EXERCISE PROMPT: Transcribe the records in full; omit images.

Design files in plain text:
_ _ _ _ _ _ _

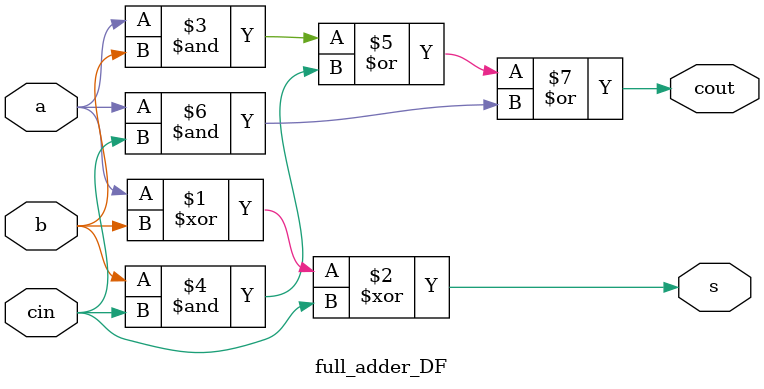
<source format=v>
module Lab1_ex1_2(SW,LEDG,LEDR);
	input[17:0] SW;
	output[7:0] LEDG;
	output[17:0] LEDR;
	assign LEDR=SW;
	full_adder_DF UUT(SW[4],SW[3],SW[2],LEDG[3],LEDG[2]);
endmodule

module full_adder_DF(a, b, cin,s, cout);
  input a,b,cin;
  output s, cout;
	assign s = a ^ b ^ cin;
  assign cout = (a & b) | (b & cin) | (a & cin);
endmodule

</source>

_ _ _ _ _ _ _

SOLUTION:
<source format=v>
module Lab1_ex1_2(SW,LEDG,LEDR);
	input[17:0] SW;
	output[7:0] LEDG;
	output[17:0] LEDR;
	assign LEDR=SW;
	full_adder_DF UUT(SW[4],SW[3],SW[2],LEDG[3],LEDG[2]);
endmodule

module full_adder_DF(a, b, cin,s, cout);
  input a,b,cin;
  output s, cout;
	assign s = a ^ b ^ cin;
  assign cout = (a & b) | (b & cin) | (a & cin);
endmodule

</source>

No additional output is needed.